Blok teks
<<<<
30 December 2015

Beberapa Hal yang (Mungkin) Orang lain Lakukan dan Saya (Sebenarnya) Tidak Mau Melakukan


Pertama, ngobrol dengan orang lain selama perjalanan jauh

Kalau sedang berjalan kaki di dalam kota, lalu bertemu dengan tukang parkir, penjual kopi seduh, tukang cuanki, atau tukang ojeg pangkalan; saya senang berbicara dengan mereka. Obrolan yang tidak terlalu lama, berdurasi tak lebih satu gelas kopi dan dua batang rokok. Lalu berjalan lagi. Sungguh, obrolan-obrolan itu tidak mengganggu, saya malah menikmatinya.
>>>>
Informasi yang diberikan
<<<<
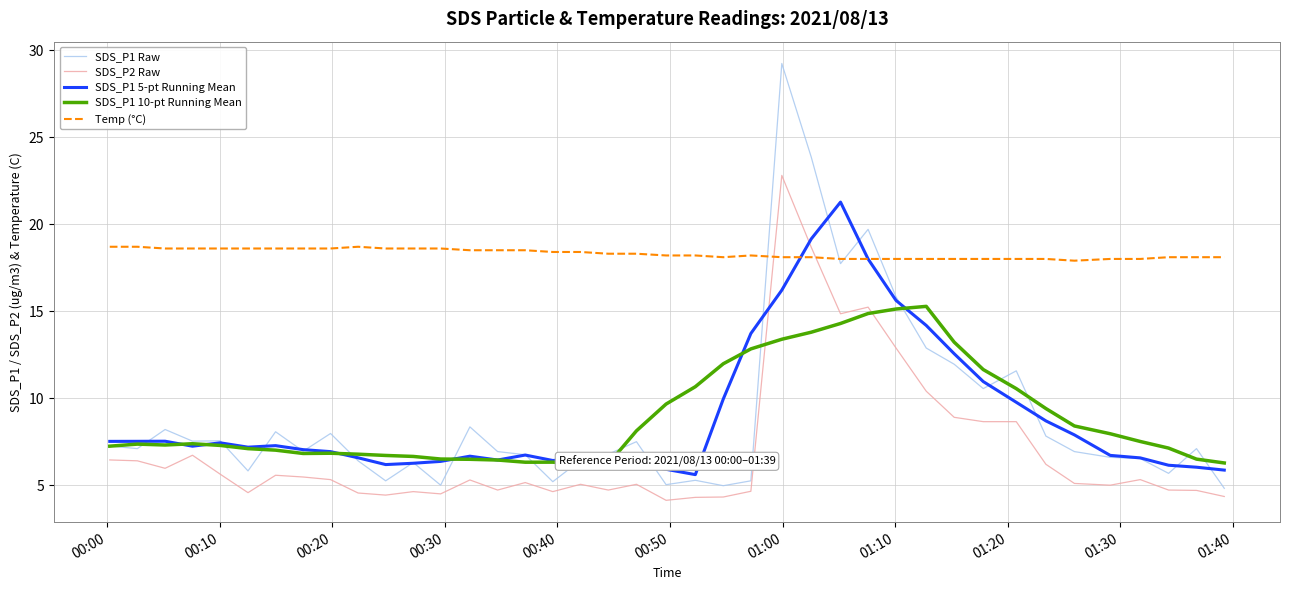

How many times do SDS_P1 Raw and SDS_P1 5-pt Running Mean cross each other?

20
>>>>
Soal
Salin tanpa perubahan bagian blok teks yang dimulai dengan "Pertama, ngobrol dengan" dan diakhiri dengan "saya malah menikmatinya.".

Jawaban tertulis
Pertama, ngobrol dengan orang lain selama perjalanan jauh

Kalau sedang berjalan kaki di dalam kota, lalu bertemu dengan tukang parkir, penjual kopi seduh, tukang cuanki, atau tukang ojeg pangkalan; saya senang berbicara dengan mereka. Obrolan yang tidak terlalu lama, berdurasi tak lebih satu gelas kopi dan dua batang rokok. Lalu berjalan lagi. Sungguh, obrolan-obrolan itu tidak mengganggu, saya malah menikmatinya.